Strings in C

Unlike many higher-level programming languages, C does not feature an explicit string type. While C does allow string literals, strings in C are strictly represented as character arrays terminated with a null byte (\0 or NUL).

In C, strings are a special case of character arrays; not all character arrays are considered strings, but any contiguous and null-terminated buffer of characters is guaranteed to behave like a string.

We can declare and initialize strings a few ways:

char* s = "CS@UIUC"; // Set a char pointer to point to string literal in read-only memory

char s2[8] = "CS@UIUC"; // Initialize a char array on the stack using a string literal

char s3[8] = {'C','S','@','U','I','U','C','\0'}; // Initialize a char array on the stack using an array literal

char* s4 = malloc(8); // Dynamically allocate memory for a string then write a string literal to that memory
strcpy(s4, "CS@UIUC");

char* s5 = strdup("CS@UIUC"); // Same as using malloc and strcpy

Regardless of how our string is initialized, the way that our string is represented in memory will look like this:

image


Some important string stdlib functions

The C standard library implements a number of functions for operations on strings in string.h. Here, we'll give a brief overview of the most important functions.


Comparison and length - strcmp, and strncmp

int strcmp(const char *s1, const char *s2);
int strncmp(const char *s1, const char *s2, size_t n);
int strlen(const char *s);

strlen will count the number of characters in s until it reaches the null byte. Put more simply, it will return the length of any string.

printf("%d", strlen("ABCDEFG"));
7

strcmp is C's string comparison function. Provided two strings s1 and s2, strcmp will return 0 if s1 and s2 are the same, 1 if s1 is greater than s2, and -1 if s2 is greater than s1. Note that computing which string is "greater" is done by comparing the ASCII codepoints of the characters in the string one by one, so strcmp can be used as a case-sensitive lexicographic comparison.

strncmp performs roughly the same function. Given s1, s2 and some integer n, strncmp will compare the first n bytes of each string.

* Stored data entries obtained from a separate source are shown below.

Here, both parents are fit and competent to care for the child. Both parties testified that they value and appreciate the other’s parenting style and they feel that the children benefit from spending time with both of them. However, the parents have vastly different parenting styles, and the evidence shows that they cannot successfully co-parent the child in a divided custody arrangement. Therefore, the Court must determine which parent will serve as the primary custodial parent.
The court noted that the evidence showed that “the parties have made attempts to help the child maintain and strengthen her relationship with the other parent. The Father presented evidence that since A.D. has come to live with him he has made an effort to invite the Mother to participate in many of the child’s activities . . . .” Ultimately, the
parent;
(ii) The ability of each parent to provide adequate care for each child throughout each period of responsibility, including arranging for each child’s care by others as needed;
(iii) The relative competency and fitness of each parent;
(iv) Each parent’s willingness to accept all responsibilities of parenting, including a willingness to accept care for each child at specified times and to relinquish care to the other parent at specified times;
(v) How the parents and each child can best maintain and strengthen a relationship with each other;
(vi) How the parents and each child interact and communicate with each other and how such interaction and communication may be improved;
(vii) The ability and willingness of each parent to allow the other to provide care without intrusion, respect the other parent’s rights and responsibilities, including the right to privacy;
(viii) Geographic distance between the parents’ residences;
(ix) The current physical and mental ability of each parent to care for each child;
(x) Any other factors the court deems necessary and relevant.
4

int c1 = strcmp("A", "A");
int c2 = strcmp("AB", "BA");
int c3 = strcmp("BA", "AB");
printf("%d\n", c1);
printf("%d\n", c2);
printf("%d\n", c3);
0
-1
1

Concatenation - strcat and strncat

char *strcat(char *dest, const char *src);
char *strncat(char *dest, const char *src, size_t n);

Given two strings src and dest, strcat will concatenate src onto dest. strcat will also handle null bytes, removing the null byte of dest and adding a null byte to the end of the concatenated string.

char c[24] = "I love ";
strcat(c, "systems!");
printf("%s", c);
I love systems!

Like strncmp, strncat performs about the same function as strcat, but only concatenates the first n bytes of src onto dest.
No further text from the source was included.